MSP cut to be offset with pain at the pump: Canadian Taxpayers Federation

Dec 29, 2017 | 1:34 PM

KAMLOOPS — There’s both good news and bad news to look forward to in 2018 when it comes to taxes.

“To start off with the good, our Medical Services Premium, the MSP, which is of course the mandatory health care tax that all British Columbians have to pay, is being cut in half,” says Canadian Taxpayers Federation BC Director Kris Sims. “So, that will save the average two-person family about $900 every year.”

But as one hand giveth, she notes the other will take away with a bump in B.C.’s carbon tax.

“It’s going up to $35 per ton in April, that keeps us at the top of the heap in Canada. What that means in real dollars is that if you’re filling up your average car, say a Toyota Corolla, that’s about $5 extra every single time you fill up your car, just for the carbon tax,” she says. “That does not include extra taxes or fees.

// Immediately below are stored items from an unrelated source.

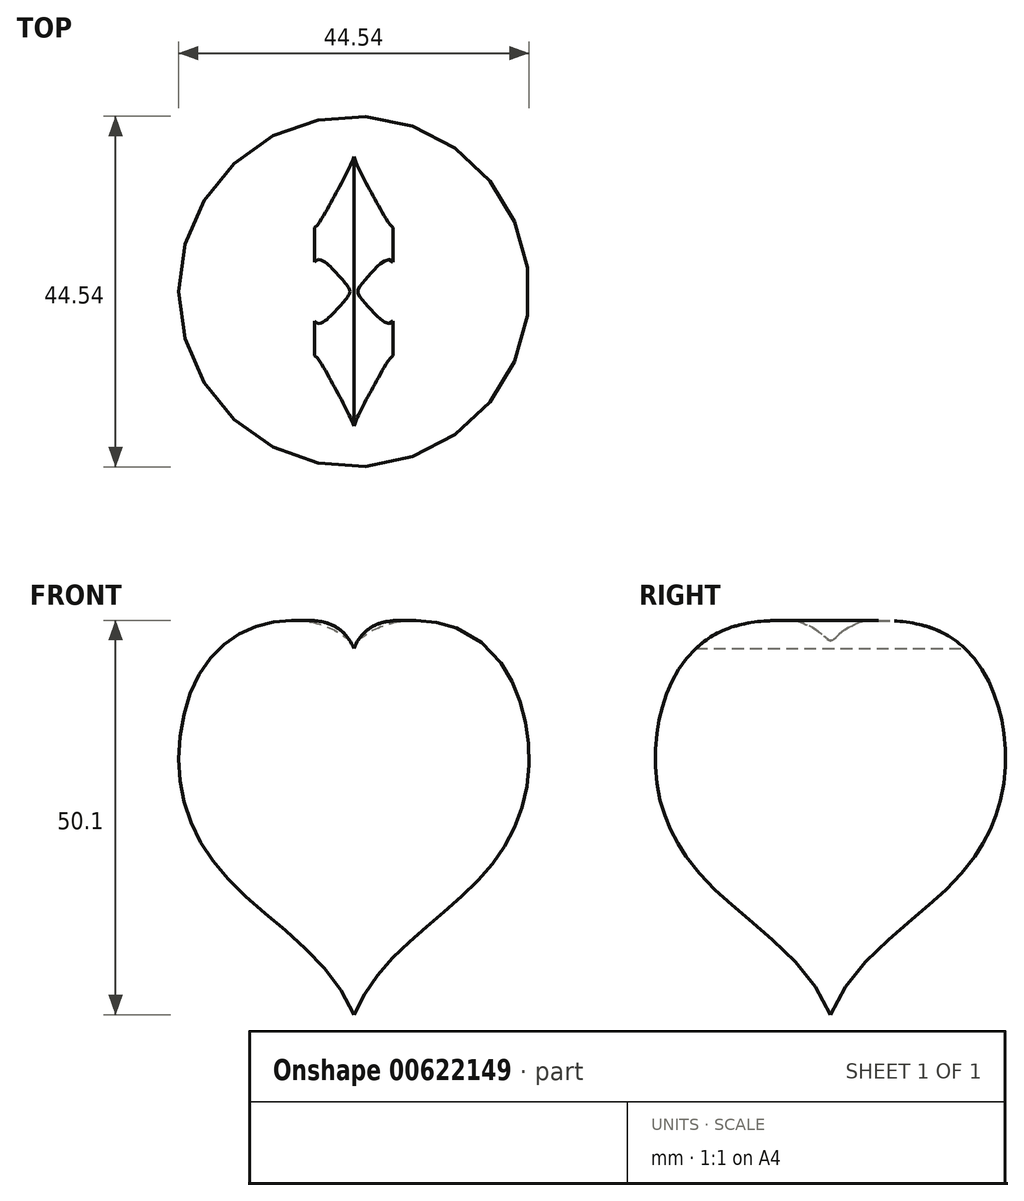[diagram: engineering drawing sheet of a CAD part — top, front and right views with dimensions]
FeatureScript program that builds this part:
annotation { "Feature Type Name" : "Feature", "Feature Type Description" : "" }
export const myFeature = defineFeature(function(context is Context, id is Id, definition is map)
    precondition{}
    {
        {
            var Q0;
            Q0=qCreatedBy(makeId("Front.planeOp"),FACE);
            var sketch = newSketch(context, id + "F0", { "sketchPlane" : qUnion([Q0])});
            skLineSegment(sketch, "E0", {"start": v(0, 0) * mm, "end": v(0, -50) * mm});
            skFitSpline(sketch, "E1", {"points": [v(0, -50) * mm, v(-15.41, -33.37) * mm, v(-22.18, -19.5) * mm, v(-18.65, -5.25) * mm, v(-9.54, 0) * mm, v(0, -3) * mm], "startDerivative": vector(-36.9, 88.45) * mm, "endDerivative": vector(44.13, -46.37) * mm});
            skSolve(sketch);
        }
        {
            var Q0;
            Q0 = qSketchRegion(id + "F0", true);
            var Q1;
            Q1=sQuery(id+"F0.wireOp",EDGE,"E0");
            revolve(context, id + "F1", {"entities" : qUnion([Q0]), "axis" : qUnion([Q1]), "revolveType" : RevolveType.FULL});
        }
        {
            var Q0;
            Q0=qCreatedBy(makeId("Front.planeOp"),FACE);
            var sketch = newSketch(context, id + "F2", { "sketchPlane" : qUnion([Q0])});
            skLineSegment(sketch, "E2", {"start": v(0, 0) * mm, "end": v(0, -3.5) * mm, "construction": true});
            skLineSegment(sketch, "E3", {"start": v(-5, 0) * mm, "end": v(5, 0) * mm, "construction": true});
            skArc(sketch, "E4", {"start": v(0, -3.5) * mm, "mid": v(-1.95, -0.96) * mm, "end": v(-5, 0) * mm});
            skArc(sketch, "E5.MirrorCS", {"start": v(0, -3.5) * mm, "mid": v(1.95, -0.96) * mm, "end": v(5, 0) * mm});
            skLineSegment(sketch, "E6", {"start": v(-5, 0) * mm, "end": v(-5, 2.5) * mm});
            skLineSegment(sketch, "E7", {"start": v(-5, 2.5) * mm, "end": v(5, 2.5) * mm});
            skLineSegment(sketch, "E8", {"start": v(5, 2.5) * mm, "end": v(5, 0) * mm});
            skSolve(sketch);
        }
        {
            var Q0;
            Q0 = qSketchRegion(id + "F2", true);
            extrude(context, id + "F3", {"entities" : qUnion([Q0]), "operationType" : NewBodyOperationType.REMOVE, "endBound" : BoundingType.SYMMETRIC, "depth" : 300 * mm, "offsetDistance" : 25 * mm});
        }
    });
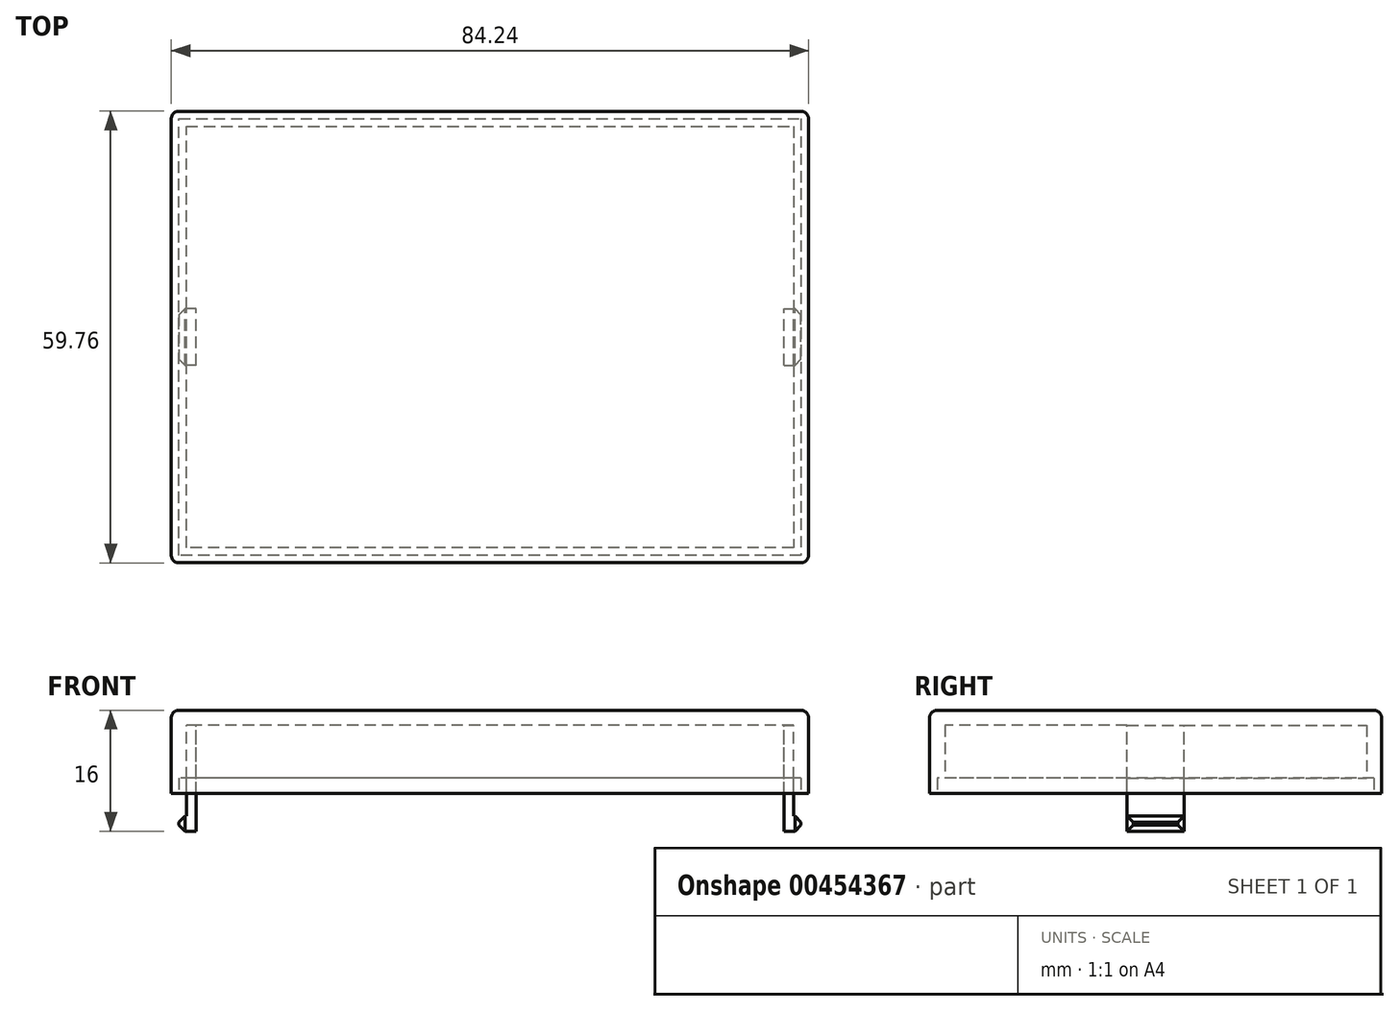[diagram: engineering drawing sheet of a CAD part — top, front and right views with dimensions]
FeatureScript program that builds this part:
annotation { "Feature Type Name" : "Feature", "Feature Type Description" : "" }
export const myFeature = defineFeature(function(context is Context, id is Id, definition is map)
    precondition{}
    {
        {
            var Q0;
            Q0=qCreatedBy(makeId("Top.planeOp"),FACE);
            var sketch = newSketch(context, id + "F0", { "sketchPlane" : qUnion([Q0])});
            skLineSegment(sketch, "E0.bottom", {"start": v(42.12, 29.88) * mm, "end": v(-42.12, 29.88) * mm});
            skLineSegment(sketch, "E0.top", {"start": v(42.13, -29.88) * mm, "end": v(-42.12, -29.88) * mm});
            skLineSegment(sketch, "E0.left", {"start": v(42.12, 29.88) * mm, "end": v(42.13, -29.88) * mm});
            skLineSegment(sketch, "E0.right", {"start": v(-42.12, 29.88) * mm, "end": v(-42.12, -29.88) * mm});
            skPoint(sketch, "E0.middle", {"position": v(0, 0) * mm});
            skSolve(sketch);
        }
        {
            var Q0;
            Q0=makeQuery(id+"F0.imprint","IMPRINT",FACE,{"disambiguationData":[TD([[makeQuery(id+"F0.imprint","IMPRINT",EDGE,{"derivedFrom":sQuery(id+"F0.wireOp",EDGE,"E0.bottom")}),1.0]])]});
            extrude(context, id + "F1", {"entities" : qUnion([Q0]), "depth" : 11 * mm});
        }
        {
            var Q0;
            Q0=makeQuery(id+"F1.opExtrude","CAP_FACE",FACE,{"disambiguationData":[OSD([sQuery(id+"F0.wireOp",EDGE,"E0.bottom"),sQuery(id+"F0.wireOp",EDGE,"E0.top"),sQuery(id+"F0.wireOp",EDGE,"E0.left"),sQuery(id+"F0.wireOp",EDGE,"E0.right")])],"isStart":true});
            var sketch = newSketch(context, id + "F2", { "sketchPlane" : qUnion([Q0])});
            skLineSegment(sketch, "E1.0", {"start": v(40.13, 27.88) * mm, "end": v(-40.12, 27.88) * mm});
            skLineSegment(sketch, "E1.1", {"start": v(40.12, -27.88) * mm, "end": v(40.13, 27.88) * mm});
            skLineSegment(sketch, "E1.2", {"start": v(-40.13, -27.88) * mm, "end": v(40.12, -27.88) * mm});
            skLineSegment(sketch, "E1.3", {"start": v(-40.12, 27.88) * mm, "end": v(-40.12, -27.88) * mm});
            skSolve(sketch);
        }
        {
            var Q0;
            Q0=makeQuery(id+"F2.imprint","IMPRINT",FACE,{"disambiguationData":[TD([[makeQuery(id+"F2.imprint","IMPRINT",EDGE,{"derivedFrom":sQuery(id+"F2.wireOp",EDGE,"E1.0")}),1.0]])]});
            extrude(context, id + "F3", {"entities" : qUnion([Q0]), "operationType" : NewBodyOperationType.REMOVE, "oppositeDirection" : true, "depth" : 9 * mm});
        }
        {
            var Q0;
            Q0=makeQuery(id+"F1.opExtrude","CAP_FACE",FACE,{"disambiguationData":[OSD([sQuery(id+"F0.wireOp",EDGE,"E0.bottom"),sQuery(id+"F0.wireOp",EDGE,"E0.top"),sQuery(id+"F0.wireOp",EDGE,"E0.left"),sQuery(id+"F0.wireOp",EDGE,"E0.right")])],"isStart":true});
            var sketch = newSketch(context, id + "F4", { "sketchPlane" : qUnion([Q0])});
            skLineSegment(sketch, "E2.0", {"start": v(41.13, 28.88) * mm, "end": v(-41.12, 28.88) * mm});
            skLineSegment(sketch, "E2.1", {"start": v(41.12, -28.88) * mm, "end": v(41.13, 28.88) * mm});
            skLineSegment(sketch, "E2.2", {"start": v(-41.12, -28.88) * mm, "end": v(41.12, -28.88) * mm});
            skLineSegment(sketch, "E2.3", {"start": v(-41.12, 28.88) * mm, "end": v(-41.12, -28.88) * mm});
            skSolve(sketch);
        }
        {
            var Q0;
            Q0=makeQuery(id+"F4.imprint","IMPRINT",FACE,{"disambiguationData":[TD([[makeQuery(id+"F4.imprint","IMPRINT",EDGE,{"derivedFrom":sQuery(id+"F4.wireOp",EDGE,"E2.0")}),1.0]])]});
            extrude(context, id + "F5", {"entities" : qUnion([Q0]), "operationType" : NewBodyOperationType.REMOVE, "oppositeDirection" : true, "depth" : 2 * mm});
        }
        {
            var Q0;
            Q0=makeQuery(id+"F3.boolean.opBoolean","COPY",FACE,{"derivedFrom":makeQuery(id+"F3.opExtrude","SWEPT_FACE",FACE,{"disambiguationData":[OSD([sQuery(id+"F2.wireOp",EDGE,"E1.3")])]})});
            var sketch = newSketch(context, id + "F6", { "sketchPlane" : qUnion([Q0])});
            skLineSegment(sketch, "E3.bottom", {"start": v(3.75, -5) * mm, "end": v(-3.75, -5) * mm});
            skLineSegment(sketch, "E3.top", {"start": v(3.75, 9) * mm, "end": v(-3.75, 9) * mm});
            skLineSegment(sketch, "E3.left", {"start": v(3.75, -5) * mm, "end": v(3.75, 9) * mm});
            skLineSegment(sketch, "E3.right", {"start": v(-3.75, -5) * mm, "end": v(-3.75, 9) * mm});
            skPoint(sketch, "E3.middle", {"position": v(0, 2) * mm});
            skSolve(sketch);
        }
        {
            var Q0;
            {var subQ0=sQuery(id+"F6.wireOp",EDGE,"E3.bottom");Q0=makeQuery(id+"F6.imprint","IMPRINT",FACE,{"disambiguationData":[TD([[makeQuery(id+"F6.imprint","IMPRINT",EDGE,{"derivedFrom":subQ0}),-1.0]])]});}
            var Q1;
            {var subQ0=sQuery(id+"F6.wireOp",EDGE,"E3.left");var subQ1=sQuery(id+"F2.wireOp",EDGE,"E1.3");var subQ2=makeQuery(id+"F5.boolean.opBoolean","COPY",EDGE,{"derivedFrom":makeQuery(id+"F5.opExtrude","CAP_EDGE",EDGE,{"disambiguationData":[OSD([subQ1])],"isStart":false})});var subQ3=makeQuery(id+"F6.imprint","INTERSECT",VERTEX,{"derivedFrom":[subQ2,subQ0]});Q1=makeQuery(id+"F6.imprint","IMPRINT",FACE,{"disambiguationData":[TD([[makeQuery(id+"F6.imprint","IMPRINT",EDGE,{"disambiguationData":[TD([[subQ3,-1.0]])],"derivedFrom":subQ0}),1.0]])]});}
            extrude(context, id + "F7", {"entities" : qUnion([Q0, Q1]), "operationType" : NewBodyOperationType.ADD, "depth" : 1.25 * mm});
        }
        {
            var Q0;
            Q0=makeQuery(id+"F1.opExtrude","SWEPT_EDGE",EDGE,{"disambiguationData":[OSD([sQuery(id+"F0.wireOp",EDGE,"E0.top"),sQuery(id+"F0.wireOp",EDGE,"E0.right")])]});
            var Q1;
            Q1=makeQuery(id+"F1.opExtrude","SWEPT_EDGE",EDGE,{"disambiguationData":[OSD([sQuery(id+"F0.wireOp",EDGE,"E0.top"),sQuery(id+"F0.wireOp",EDGE,"E0.left")])]});
            var Q2;
            Q2=makeQuery(id+"F1.opExtrude","SWEPT_EDGE",EDGE,{"disambiguationData":[OSD([sQuery(id+"F0.wireOp",EDGE,"E0.bottom"),sQuery(id+"F0.wireOp",EDGE,"E0.right")])]});
            var Q3;
            Q3=makeQuery(id+"F1.opExtrude","SWEPT_EDGE",EDGE,{"disambiguationData":[OSD([sQuery(id+"F0.wireOp",EDGE,"E0.bottom"),sQuery(id+"F0.wireOp",EDGE,"E0.left")])]});
            var Q4;
            Q4=makeQuery(id+"F1.opExtrude","CAP_EDGE",EDGE,{"disambiguationData":[OSD([sQuery(id+"F0.wireOp",EDGE,"E0.bottom")])],"isStart":false});
            var Q5;
            Q5=makeQuery(id+"F1.opExtrude","CAP_EDGE",EDGE,{"disambiguationData":[OSD([sQuery(id+"F0.wireOp",EDGE,"E0.right")])],"isStart":false});
            var Q6;
            Q6=makeQuery(id+"F1.opExtrude","CAP_EDGE",EDGE,{"disambiguationData":[OSD([sQuery(id+"F0.wireOp",EDGE,"E0.top")])],"isStart":false});
            var Q7;
            Q7=makeQuery(id+"F1.opExtrude","CAP_EDGE",EDGE,{"disambiguationData":[OSD([sQuery(id+"F0.wireOp",EDGE,"E0.left")])],"isStart":false});
            fillet(context, id + "F8", {"entities" : qUnion([Q0, Q1, Q2, Q3, Q4, Q5, Q6, Q7]), "radius" : 1 * mm, "tangentPropagation" : true, "allowEdgeOverflow" : false});
        }
        {
            var Q0;
            Q0=makeQuery(id+"F7.opExtrude","CAP_FACE",FACE,{"disambiguationData":[OSD([sQuery(id+"F6.wireOp",EDGE,"E3.bottom"),sQuery(id+"F6.wireOp",EDGE,"E3.top"),sQuery(id+"F6.wireOp",EDGE,"E3.left"),sQuery(id+"F6.wireOp",EDGE,"E3.right")])],"isStart":true});
            var sketch = newSketch(context, id + "F9", { "sketchPlane" : qUnion([Q0])});
            skLineSegment(sketch, "E4.0", {"start": v(-3.75, -3) * mm, "end": v(3.75, -3) * mm});
            skSolve(sketch);
        }
        {
            var Q0;
            {var subQ0=sQuery(id+"F9.wireOp",EDGE,"E4.0");Q0=makeQuery(id+"F9.imprint","IMPRINT",FACE,{"disambiguationData":[TD([[makeQuery(id+"F9.imprint","IMPRINT",EDGE,{"derivedFrom":subQ0}),-1.0]])]});}
            extrude(context, id + "F10", {"entities" : qUnion([Q0]), "operationType" : NewBodyOperationType.ADD, "depth" : 1 * mm});
        }
        {
            var Q0;
            Q0=makeQuery(id+"F10.opExtrude","CAP_FACE",FACE,{"disambiguationData":[OSD([sQuery(id+"F6.wireOp",EDGE,"E3.bottom"),sQuery(id+"F6.wireOp",EDGE,"E3.left"),sQuery(id+"F6.wireOp",EDGE,"E3.right"),sQuery(id+"F9.wireOp",EDGE,"E4.0")])],"isStart":false});
            chamfer(context, id + "F11", {"entities" : qUnion([Q0]), "width" : 0.8 * mm, "tangentPropagation" : true});
        }
        {
            var Q0;
            Q0=makeQuery(id+"F1.opExtrude","SWEPT_BODY",BODY,{"disambiguationData":[OSD([sQuery(id+"F0.wireOp",EDGE,"E0.bottom"),sQuery(id+"F0.wireOp",EDGE,"E0.top"),sQuery(id+"F0.wireOp",EDGE,"E0.left"),sQuery(id+"F0.wireOp",EDGE,"E0.right")])]});
            var Q1;
            Q1=qCreatedBy(makeId("Right.planeOp"),FACE);
            mirror(context, id + "F12", {"operationType" : NewBodyOperationType.ADD, "entities" : qUnion([Q0]), "mirrorPlane" : qUnion([Q1])});
        }
    });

And if you drive a pickup or SUV it’s an extra $10 a fillup.”

Sims finds the issue even more concerning because the carbon tax will no longer be revenue neutral.

“Now they (government) don’t need to tell us where the extra half a billion dollars they’re going to generate is going.”

Sims adds the carbon tax hike is tougher to swallow in smaller communties.

“If you’re living in Kamloops and you’re driving to the grocery store in your truck, or you’re heading down the Coquihalla to go to see relatives or going to work, you’re burning way more gasoline and way more diesel and you don’t have the option of taking the bus.”

Federally, Sims says employment insurance premiums will rise slightly, costing employees and employers an additional $9 and $13 per year, respectively. The indexation of the Canada Child Benefit will also come into force on July 1, 2018, leading to a slight decrease in payments to eligible families on January 1.